Il y a beaucoup de clubs en Haute-Savoie, mais pas forcément de gros clubs. Dans un petit club, c'est difficile d'avoir quatre archers capables de tirer à 70 m donc c'est difficile de faire une équipe.

Richard Cordeau

Président de la Première compagnie d'arc d'Annemasse (Haute-Savoie)

Là encore, la stratégie proactive du club s'est révélée payante : "On prend les plus petits à partir de 6 ans, et quand on arrive à les garder jusqu'à 15 ans, on parvient à avoir un bon niveau. On avait réclamé au comité départemental, et on l'a obtenue, une équipe départementale pour regrouper les meilleurs jeunes du secteur et créer de l'émulation." Pour les compétitions, comme les manches de Coupe de France qui se déroulent à Nîmes, Compiègne (Oise) et Poitiers, le club prend en charge le déplacement, avec deux mini-bus, et la restauration.

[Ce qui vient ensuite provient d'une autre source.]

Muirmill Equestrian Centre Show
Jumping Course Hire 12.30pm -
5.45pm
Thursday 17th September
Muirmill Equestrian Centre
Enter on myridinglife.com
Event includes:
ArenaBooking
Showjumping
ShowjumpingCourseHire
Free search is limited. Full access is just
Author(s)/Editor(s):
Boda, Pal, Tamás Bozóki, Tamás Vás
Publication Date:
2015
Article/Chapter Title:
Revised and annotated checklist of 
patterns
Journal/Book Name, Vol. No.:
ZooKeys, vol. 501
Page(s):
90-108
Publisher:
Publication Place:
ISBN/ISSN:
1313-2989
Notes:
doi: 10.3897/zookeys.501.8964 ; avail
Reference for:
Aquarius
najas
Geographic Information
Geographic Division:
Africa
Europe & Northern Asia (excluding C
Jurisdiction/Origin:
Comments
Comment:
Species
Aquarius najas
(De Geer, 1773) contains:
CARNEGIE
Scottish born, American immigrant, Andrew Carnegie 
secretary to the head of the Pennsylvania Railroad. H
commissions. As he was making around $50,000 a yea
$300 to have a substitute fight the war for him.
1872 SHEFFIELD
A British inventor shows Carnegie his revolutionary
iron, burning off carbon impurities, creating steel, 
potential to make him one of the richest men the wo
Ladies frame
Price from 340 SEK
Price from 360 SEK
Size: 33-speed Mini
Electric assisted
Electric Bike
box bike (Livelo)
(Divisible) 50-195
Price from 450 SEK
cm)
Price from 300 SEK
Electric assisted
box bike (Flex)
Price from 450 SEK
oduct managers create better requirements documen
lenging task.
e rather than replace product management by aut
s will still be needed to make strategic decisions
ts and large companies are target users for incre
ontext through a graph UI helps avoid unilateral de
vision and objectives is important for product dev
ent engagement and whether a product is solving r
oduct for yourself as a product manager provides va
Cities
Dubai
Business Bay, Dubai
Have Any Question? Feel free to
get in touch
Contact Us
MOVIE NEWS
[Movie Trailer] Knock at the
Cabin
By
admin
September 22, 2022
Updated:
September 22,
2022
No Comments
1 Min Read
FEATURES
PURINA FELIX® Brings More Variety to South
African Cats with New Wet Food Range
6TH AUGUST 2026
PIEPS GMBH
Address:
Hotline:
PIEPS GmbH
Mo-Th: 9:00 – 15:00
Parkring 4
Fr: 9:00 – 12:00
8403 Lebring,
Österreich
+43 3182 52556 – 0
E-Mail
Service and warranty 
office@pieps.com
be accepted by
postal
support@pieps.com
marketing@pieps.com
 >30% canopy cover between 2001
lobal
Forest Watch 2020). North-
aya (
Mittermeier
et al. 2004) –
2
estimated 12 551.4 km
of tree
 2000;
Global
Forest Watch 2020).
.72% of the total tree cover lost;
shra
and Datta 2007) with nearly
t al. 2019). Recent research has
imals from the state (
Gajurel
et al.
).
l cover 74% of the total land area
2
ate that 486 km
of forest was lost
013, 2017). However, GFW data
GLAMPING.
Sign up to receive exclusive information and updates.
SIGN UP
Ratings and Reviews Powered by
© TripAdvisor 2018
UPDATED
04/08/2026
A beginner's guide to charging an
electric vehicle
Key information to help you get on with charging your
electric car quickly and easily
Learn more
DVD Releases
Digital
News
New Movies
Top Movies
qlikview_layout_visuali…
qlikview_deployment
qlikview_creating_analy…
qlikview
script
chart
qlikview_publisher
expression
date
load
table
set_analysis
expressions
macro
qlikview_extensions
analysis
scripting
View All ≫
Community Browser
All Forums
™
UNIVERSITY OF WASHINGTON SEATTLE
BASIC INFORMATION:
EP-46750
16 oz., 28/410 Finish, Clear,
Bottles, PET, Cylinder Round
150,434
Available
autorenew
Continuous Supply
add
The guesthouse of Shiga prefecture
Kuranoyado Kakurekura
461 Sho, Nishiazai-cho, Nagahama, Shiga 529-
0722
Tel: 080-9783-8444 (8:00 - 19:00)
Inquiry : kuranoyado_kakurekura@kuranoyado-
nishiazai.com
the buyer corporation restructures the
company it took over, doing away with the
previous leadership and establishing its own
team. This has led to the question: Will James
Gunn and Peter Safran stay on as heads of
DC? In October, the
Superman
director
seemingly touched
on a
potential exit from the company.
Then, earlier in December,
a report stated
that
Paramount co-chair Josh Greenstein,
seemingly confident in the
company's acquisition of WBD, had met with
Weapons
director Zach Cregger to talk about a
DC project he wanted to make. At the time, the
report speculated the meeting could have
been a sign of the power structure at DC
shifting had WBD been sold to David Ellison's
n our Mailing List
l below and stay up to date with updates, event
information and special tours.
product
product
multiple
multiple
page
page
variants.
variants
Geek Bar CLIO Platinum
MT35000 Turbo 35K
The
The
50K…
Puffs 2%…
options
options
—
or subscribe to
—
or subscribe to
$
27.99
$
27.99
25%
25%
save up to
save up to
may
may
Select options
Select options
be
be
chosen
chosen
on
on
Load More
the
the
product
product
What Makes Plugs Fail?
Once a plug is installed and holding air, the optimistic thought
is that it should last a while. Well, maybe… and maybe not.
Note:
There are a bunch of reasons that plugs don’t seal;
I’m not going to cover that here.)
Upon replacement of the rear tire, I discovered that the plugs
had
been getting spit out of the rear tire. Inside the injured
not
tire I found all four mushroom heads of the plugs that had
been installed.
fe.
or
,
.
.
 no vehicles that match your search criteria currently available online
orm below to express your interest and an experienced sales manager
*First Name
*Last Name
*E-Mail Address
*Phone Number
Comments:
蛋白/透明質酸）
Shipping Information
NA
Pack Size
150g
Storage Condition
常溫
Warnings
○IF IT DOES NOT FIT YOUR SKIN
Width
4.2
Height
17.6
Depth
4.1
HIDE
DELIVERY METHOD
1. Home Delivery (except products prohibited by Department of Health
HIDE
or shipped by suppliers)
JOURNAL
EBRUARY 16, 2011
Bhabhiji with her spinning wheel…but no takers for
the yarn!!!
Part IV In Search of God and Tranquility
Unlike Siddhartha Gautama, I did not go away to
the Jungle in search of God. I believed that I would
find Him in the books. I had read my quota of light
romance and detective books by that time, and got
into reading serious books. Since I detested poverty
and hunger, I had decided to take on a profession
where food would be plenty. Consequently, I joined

Former la nouvelle génération de champions

Mais l'enjeu principal pour le club est de parvenir, non seulement à former, mais à garder les jeunes dans ses effectifs. "On n'a pas d’école supérieure, les jeunes partent pour leurs études. Donc on a des équipes jeunes en U13, U15 et U18, mais après on a un creux", expose Richard Cordeau. Au niveau régional, le comité explique qu'il y a aussi "une grosse politique de développement sur les U11 (...). Ça reste un sujet, nous avons 40 % de jeunes. Le Covid n’a pas arrangé les choses, les jeunes n’ont pas pu continuer."

On forme les jeunes mais le défi, c’est de les garder.

Richard Cordeau

Président de la Première compagnie d'arc d'Annemasse (Haute-Savoie)

Autre objectif pour le club, monter une salle de tirs permanente. En discipline olympique, le tir à l'arc se pratique en extérieur mais il peut aussi se pratiquer en salle. "On se bat contre des clubs qui ont des salles de tir permanentes, avec des conditions d'entraînement extraordinaires. On cherche désespérément, le terrain est extrêmement cher ici", essaie de se projeter Richard Cordeau. L'ancien champion de tir à l'arc compte sur les performances de sa fille, Amélie Cordeau, pré-sélectionnée aux JO 2024, pour attirer de nouveaux licenciés.